**REQUIRED ACTION 1**
Print the passage of the ICC article between "The chief executive" and "number of factors.", inclusive.
**REQUIRED ACTION 2**
Answer these questions from the ICC article:
(a) Where did the African Union move its meeting?
(b) Which court convicted and sentenced Charles Taylor?
(c) At which venue was the Restorative International Justice conference opened?

**TEXT BLOCK**
↓↓↓

Is Africa On Trial? The Role Of The ICC Examined
  • PublishedJuly 27, 2012

The activities of the International Criminal Court (ICC) have had ramifications across Africa. Four officers of the court were arrested in Libya in late May; the African Union moved its meeting to Addis Ababa as Malawi could not guarantee Sudan’s President El-Bashir would not be arrested under an ICC warrant for alleged crimes against humanity; there is turmoil in Cote d’Ivoire at the prospect of former President Laurent Gbagbo going on trial at The Hague; and two of Kenya’s presidential aspirants, Uhuru Kenyatta and William Ruto, are among four prominent Kenyans the ICC ruled should face trial for alleged crimes against humanity over post-election violence in 2007 to 2008.

The focus on (some say “targeting of”) Africa by the ICC, creating the impression that Africa is the only place in the world where crimes against humanity are committed, has left a sour taste in many African and other mouths. No wonder, international law, again, came under the spotlight at the end of April with the conviction and sentencing of Liberia’s former president, Charles Taylor, by the Special Court for Sierra Leone, sitting in The Hague. (Charles Taylor has since launched his appeal against the sentence).

Over the past five years, there has been a remarkable catalogue of cases at the ICC, drawing in defendants from across Africa. Yet when the concept of an international criminal court was first mooted, few would have guessed that it would arouse such a storm of controversy so quickly.

To drill down on the issues surrounding the whole idea of international jurisprudence, IC Events, a subsidiary IC Publications, the mother company of New African and seven other magazines, held a high-level conference in London in mid-April under the banner: Restorative International Justice – The ICC of the Future. Lea Jabre and Jaye Moni provided this executive summary of the proceedings.

The chief executive of IC Events and IC Publications, Omar Ben Yedder, opened the Restorative International Justice – The ICC of the Future conference at the Royal Commonwealth Society by acknowledging that the day’s discussions were due to a number of factors.

The ICC had been, he remarked, a key theme within the political sphere over the last decade. While the Court’s mandate has, from the outset, been the noble cause of justice, the manner of the execution of the mandate had been called into question, not least by New African magazine, Omar said.

A number of academics, lawyers, and those with political interest from within the ICC as well as NGOs and other inter-governmental groups were invited to participate in the debate in order to stimulate a rich and varied discussion, aimed at creating homegrown solutions to the problems Africa was encountering with the ICC.

The first panel was asked to consider the theme of “Ensuring justice through the ICC: Has the original mandate been achieved?” Chaired by Dr David Hoile, director of the European Sudanese Council, and with a panel comprising of Hon. Lady Justice Sophia Akuffo, the vice-president of the African Court on Human and People’s Rights and a supreme court judge in Ghana; Prof. Stephen Chan, professor of International Relations at London University’s School of Oriental and African Studies (SOAS); Prof. Hans Köchler, the chair of Political Philosophy at the University of Innsbruck, Austria; Dr. David Chandler, professor of International Relations, Centre for the Study of Democracy, University of Westminster, London; and Dr. Carla Festman, director of REDRESS, a London-based human rights organisations, the conference heard Hoile state that the punishment of a crime is a noble aim of society, regardless of the context.

↑↑↑

**GIVEN ENTRIES**
↓↓↓

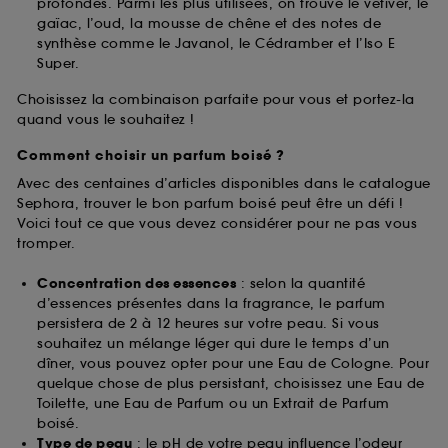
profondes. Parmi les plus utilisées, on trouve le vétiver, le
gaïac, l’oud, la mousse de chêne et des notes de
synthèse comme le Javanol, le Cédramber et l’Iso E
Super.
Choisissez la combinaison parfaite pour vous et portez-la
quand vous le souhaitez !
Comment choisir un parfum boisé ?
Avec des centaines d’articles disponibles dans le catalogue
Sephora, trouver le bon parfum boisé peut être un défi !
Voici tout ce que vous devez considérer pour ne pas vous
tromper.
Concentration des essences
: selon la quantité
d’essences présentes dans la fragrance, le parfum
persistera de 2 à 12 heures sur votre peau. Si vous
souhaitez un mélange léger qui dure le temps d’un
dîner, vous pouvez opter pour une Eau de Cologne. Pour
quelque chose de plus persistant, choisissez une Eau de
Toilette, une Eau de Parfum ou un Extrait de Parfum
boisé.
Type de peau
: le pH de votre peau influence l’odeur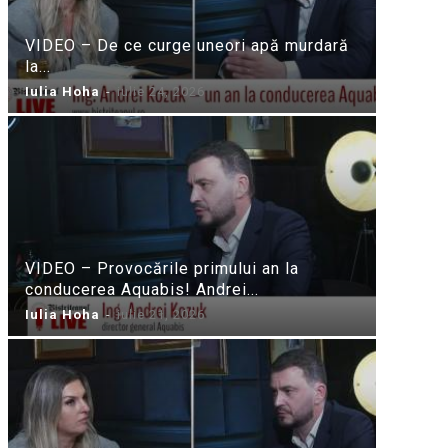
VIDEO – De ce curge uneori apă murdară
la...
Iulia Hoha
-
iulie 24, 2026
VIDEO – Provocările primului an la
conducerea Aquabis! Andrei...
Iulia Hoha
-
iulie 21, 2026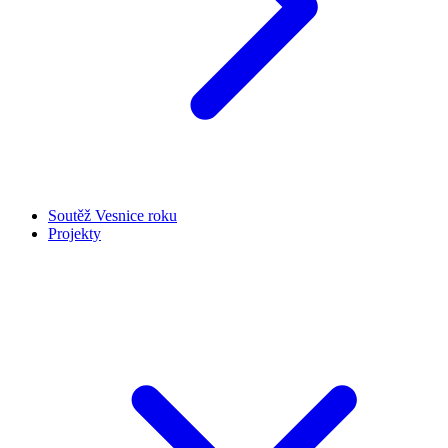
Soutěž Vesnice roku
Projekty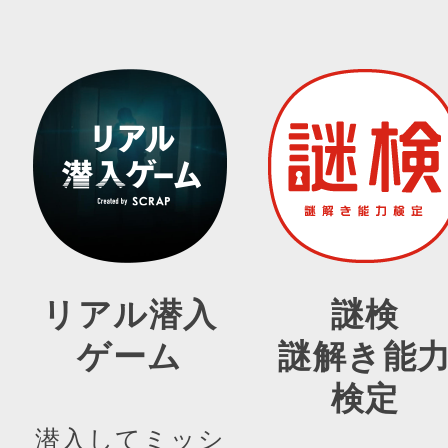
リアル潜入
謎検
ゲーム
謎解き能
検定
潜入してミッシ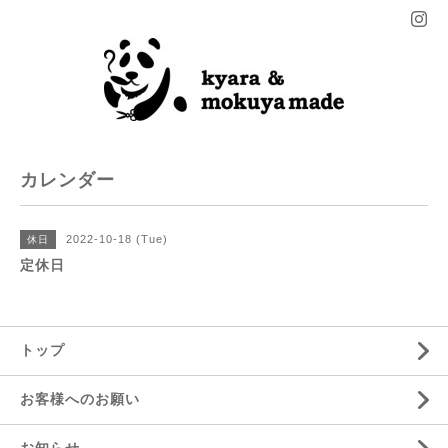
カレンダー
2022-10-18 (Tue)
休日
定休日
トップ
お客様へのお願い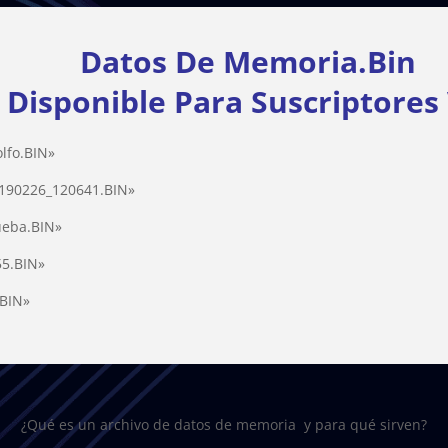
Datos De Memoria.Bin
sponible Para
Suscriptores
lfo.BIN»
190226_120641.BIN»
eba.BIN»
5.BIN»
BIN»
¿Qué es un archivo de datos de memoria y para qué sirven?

↑↑↑

**WORKED SOLUTION 1**
The chief executive of IC Events and IC Publications, Omar Ben Yedder, opened the Restorative International Justice – The ICC of the Future conference at the Royal Commonwealth Society by acknowledging that the day’s discussions were due to a number of factors.

**WORKED SOLUTION 2**
(a) Addis Ababa
(b) The Special Court for Sierra Leone, sitting in The Hague
(c) The Royal Commonwealth Society